Natürlich beeinflussen die positiven Tests auch die zweite Zahl, die immer wieder ins Spiel gebracht wird: Die Zahl der Menschen in Absonderung. Und beides wird davon beeinflusst, wo sie viel getestet wird. Dass die Wellenbewegungen der Zahlen auch in Ländern, die weit weniger testen ganz ähnlich verlaufen und dass dort auch nicht mehr, sondern oft sogar weniger Todesopfer zu beklagen sind, habe ich anderenorts schon aufgezeigt.

Sobald wir uns die Zahlen anschauen, die anfangs noch die „Parameter“ für die Pandemie waren, zeigt sich sofort, dass spätestens seit Omikron alles anders ist. Weder die Todesfälle noch die Belegungen in den Spitälern geben hier noch massiv Anlass zur Sorge. Vor allem dann nicht, wenn berücksichtigt wird, dass bei sehr vielen positiv Getesteten eben auch viele Menschen im Spital liegen und leider auch versterben, ohne dass Covid der Hauptgrund dafür war oder ist.

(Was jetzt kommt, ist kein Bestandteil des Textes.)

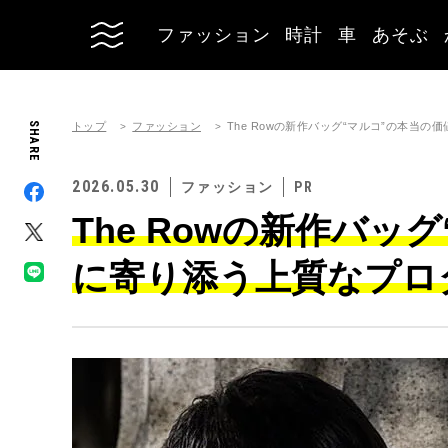
ファッション
時計
車
あそぶ
トップ
ファッション
SHARE
The Rowの新作バッグ“マルコ”の本当
2026.05.30
ファッション
The Rowの新作バッ
に寄り添う上質なプロ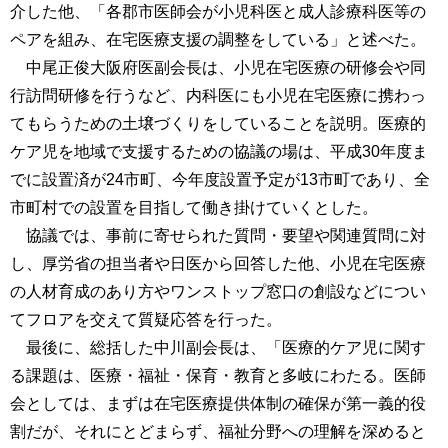
介した他、「各郡市医師会が小児科医と成人診療科医等の
ペアを組み、在宅医療支援の調整をしている」と述べた。
中尾正俊大阪府医副会長は、小児在宅医療の研修会や同
行訪問研修を行うなど、内科医にも小児在宅医療に携わっ
てもらうための土壌づくりをしていることを説明。医療的
ケア児を地域で支援するための協議の場は、平成30年度ま
でに設置済が24市町、今年度設置予定が13市町であり、全
市町村での設置を目指して働き掛けていくとした。
協議では、事前に寄せられた質問・要望や関連質問に対
し、厚労省の担当者や日医から回答した他、小児在宅医療
の人材育成のあり方やワンストップ窓口の創設などについ
てフロアを交えて質疑応答を行った。
最後に、総括した中川副会長は、「医療的ケア児に関す
る課題は、医療・福祉・保育・教育と多岐にわたる。医師
会としては、まずは在宅医療提供体制の確保が第一義的役
割だが、それにとどまらず、福祉分野への理解を深めると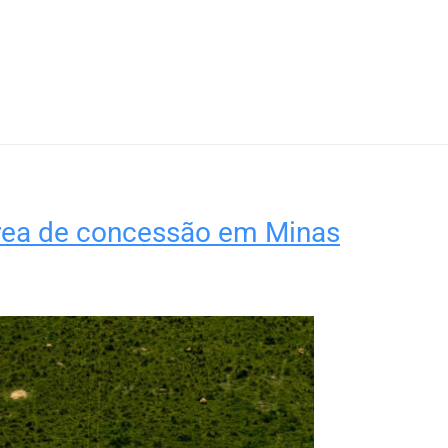
área de concessão em Minas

Ein “Schmankerl” ist mir bei meiner Recherche noch untergekommen, das ich euch nicht vorenthalten will. In einem Dokument des BM für Gesundheit vom September 2020 ist mir folgender Absatz untergekommen (gefunden habe ich das Dokument bei der österreichischen Gesellschaft für Kinder- und Jugendheilkunde):

„Nach derzeitiger Evidenzlage nehmen Kinder unter 10 Jahren, auch wenn selbst infiziert, keine wesentliche Rolle in der Ausbreitung von SARS-CoV-2 ein. Aufgrund der geringen Rolle als Überträger, dem zumeist asymptomatischen Verlauf und aufgrund der Tatsache, dass eine Infektion mit einem anderen Krankheitserreger um ein Vielfaches wahrscheinlicher ist, müssen Kinder unter 10 Jahren mit leichten Symptomen (Konjunktivitis, Otitis oder Atemwegssymptome wie akute Rhinitis, Husten oder Pharyngitis, jeweils ohne Fieber) nicht in jedem Fall getestet werden.“

BM für Gesundheit: Empfehlungen für die Gesundheitsbehörden im Umgang mit SARS-CoV-2-Infektionen im Kindes- und Jugendalter, Stand: 14. September 2020

Wäre es nicht schön, wenn dieses „Wissen“ auch im Herbst 2022 dazu führen könnte, dass bei uns so wie in Skandinavien die Kinder und auch die Jugendlichen in Ruhe gelassen werden?